Given Larry’s own viewpoint on software patents, this is an unsurprising criticism.
Fortunately, the entire world doesn’t have to adopt GPLv3 for GPLv3 to have an impact. If only a handful of central projects adopt GPLv3 — like, oh, gcc and glibc, which will certainly happen –then the goals of GPLv3 will be achieved.
That isn’t necessarily a good thing. I’d like to be able to choose v3 or not by weighing the impact, rather than having it (defacto) chosen for me, especially since the risk being taken (that all our corporate partners run away screaming) is a big, big risk.
If you’re starting a new project, or if you’re responsible for the licensing of an existing project, then you are perfectly free to choose the license of the new project, right?
And if you’re an individual contributor who has not assigned copyright of your code, you are perfectly free to decide whether or not to change licenses, right?
And if you’re an individual contributor who has assigned copyright of your code, then you’ve already accepted the possibility that the license of your code might change, right?
Seems to me that “the choice is made for you” only in distro-land, when you’re forced (essentially) to ship GPLv3 packages in order to stay current with other distros. And that’s the chance you take when you choose to play in Free Software Land. The risk is inherent to the model. It isn’t like a distro provider doesn’t have the option to rewriting an implementation of gcc/glibc — especially a provider like Red Hat, which has the horses to make such a transition if anyone does. But that’s not really the right answer. We take the “good” with the “bad”, don’t we?
There’s an old saying: “beggars can’t be choosers.” That may be an uncomfortable analogy for companies making their living on the backs of Free Software — but the analogy is no less true for that.

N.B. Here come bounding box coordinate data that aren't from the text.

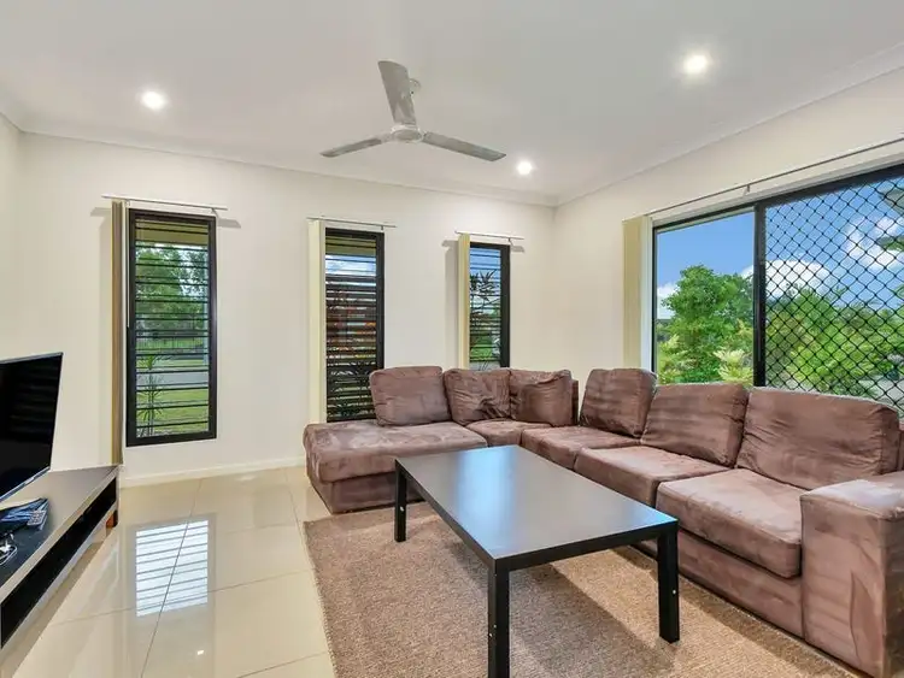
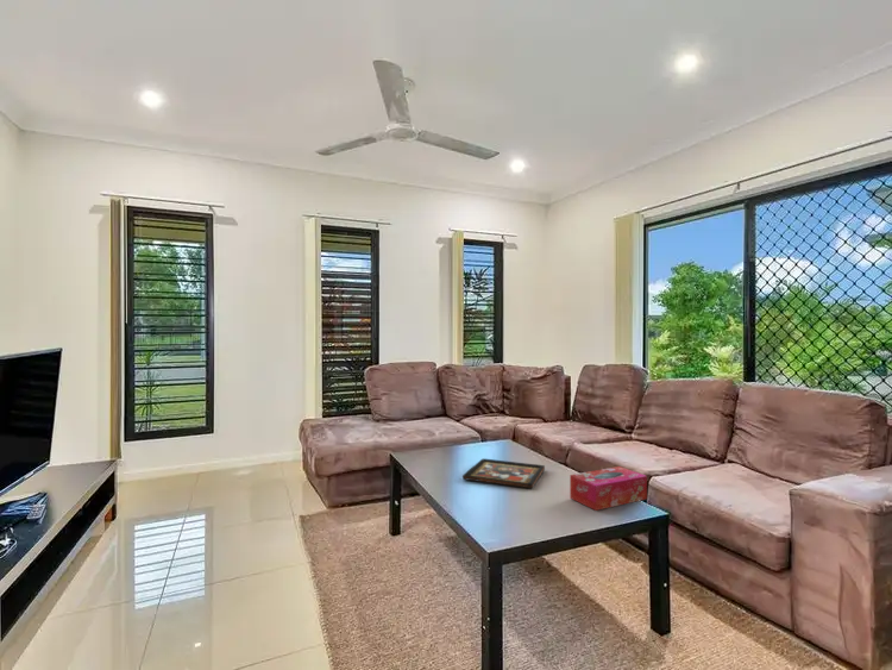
+ tissue box [569,465,648,512]
+ decorative tray [461,457,546,489]
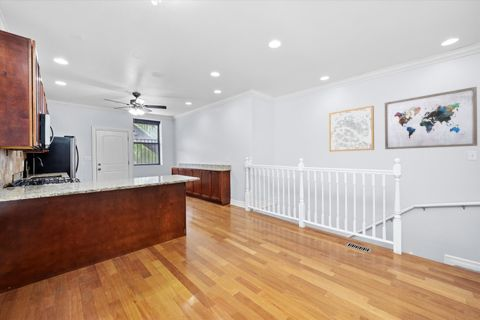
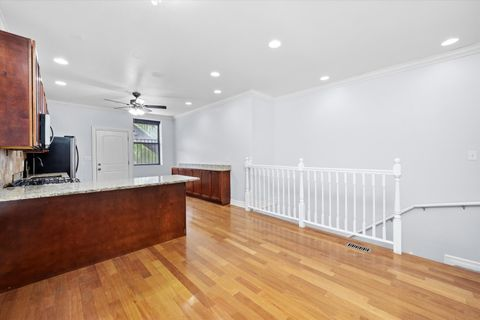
- wall art [328,105,375,152]
- wall art [384,86,478,150]
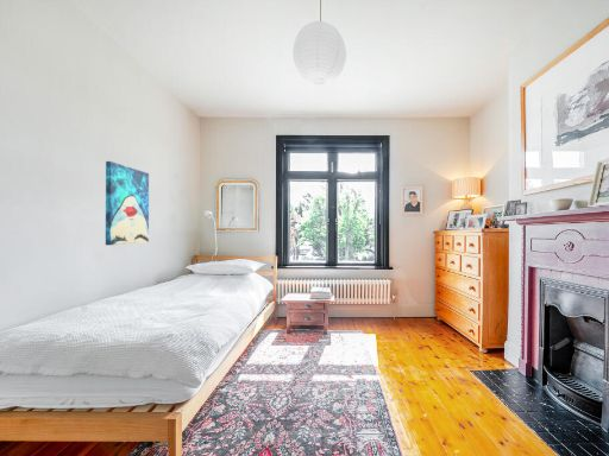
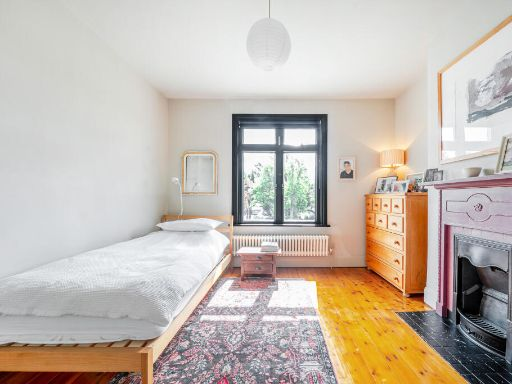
- wall art [105,160,150,246]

Hi, Luis. I’ve only been reading your blog for a few months now, and from what I’ve read, I’m surprised to see you make that comment. Of course there is some risk of corporate jitters (especially with all the FUD flying around), but aren’t we focused on the principle of freedom and letting the cards fall where they will? I think back when GPLv2 was introduced, it must have seemed crazy for any corporate interest in that license at all, ever. I think it’s important for companies to be drinking the same free software kool-aid as the rest of us in order to see it spread and succeed, but I think we shouldn’t overly compromise our goals for the sake of their comfort level. If we’re doing the right thing, and free software continues to deliver, I think GPLv3 will be accepted sooner or later.